The phrase “one nation” has not applied to my native country for far too many years. We are NOT “one nation.” We’re a badly fractured nation. And it’s getting worse.

GOP pollster Pat Caddell and EMC Research have done some serious examinations of our national psyche. Using multiple methodologies, they’ve determined two-thirds of us believe we have no voice in government. More than that, 73-percent of us believe our government no longer rules with the “consent of the governed.” Us. You and me.

“People like to say the country is more divided than ever,” Caddell says. “But, in fact, the country is united in believing two things: the political class does not represent them and the system is rigged against them.”

Here’s one of his proofs. He posed a hypothetical race for President – Hillary Clinton, Chris Christie and Candidate “Smith” about whom nothing was known except Smith was running on a platform of “reform.” The results? Clinton 24 percent – Christie 12 percent – Smith 55 percent. Anyone see a Trump here?

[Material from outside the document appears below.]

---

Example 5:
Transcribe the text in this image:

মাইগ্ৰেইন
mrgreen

There were other questions Caddell has asked for years – significantly the one dealing with trust in government. A record 79 percent responded they trust government to do the right thing “never” or only “some of the time.” More than 75 percent said politicians didn’t care for people like them – the highest percentage since 1952. Just ten years ago, 50 percent disagreed.
“One nation?” Hardly.

The next words – “under God” – have always been troublesome. They weren’t part of the original pledge – added in the 1950’s after a lot of debate by a Congress seeing imagined Communists behind every tree. Despite ascribing phony claims of “Christian patriotism” much later by the radical crowd, many of our founders were quite pointed about their actions and some had no direct relationship to a “Supreme Being.” While many were religious in their own lives – and at least one was an ordained minister – Jefferson, Adams, Franklin and others clearly delineated a separation from “divine” inference in their works. Those associations with “Christianity” and “God” were created later – many years later.

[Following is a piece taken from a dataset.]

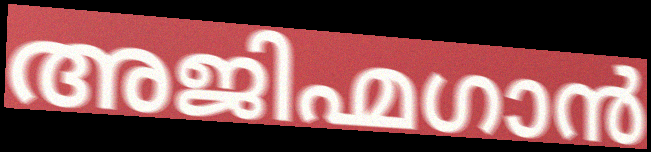
അജിഹ്മഗാൻ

The “under God” inclusion also seems to me to rule out full participation of citizenship or full-throated “love of country” by those who may not believe in the God so many of us casualty refer to as if only we had divine understanding and a close relationship. What about Atheists or Deists or others not given to believing in the God referred to in the words “under God?” Can they fully subscribe to the Pledge or are they promising “allegiance” to something they don’t truly believe in?

Then you come to “liberty and justice for all.” Anyone here want to make the case those words ring true? Anyone? I can’t. Deprivation and injustice are too common in our nation. “Liberty” and “justice” have been denied for so many. I cannot say those words with conviction. It’s simply untrue.

None of this should be taken as a lessening of love of country or some sort of reduced belief on my part in the greatness and promise of America. Not a word. But, if others are having trouble with our National Anthem and the traditional Pledge of Allegiance as serious expressions of citizenship “for all,” maybe it’s time for some editing. Maybe we ought to look at where this nation really is and create a new set of words more in keeping with our realities. Maybe we need to change the whole thing.

Or maybe – just maybe – we ought to change conditions in our country. Maybe “The Pledge” is still appropriate but we’ve allowed too many nutcase voices to distract us from the true meaning of the words. Maybe the ignorance and self-service pervading our politics need to be rooted out and replaced with thoughtful, intelligent minds that can reshape our nation to those values described in “The Pledge.” Maybe it is WE who’ve failed the real meaning of those words and have let them become just innocuous phrases we recite without feeling. Without conviction.

Surely we can be a nation like that again. Where reciting “The Pledge” is more than just a duty. Where it can again become an individual yet all-inclusive honor.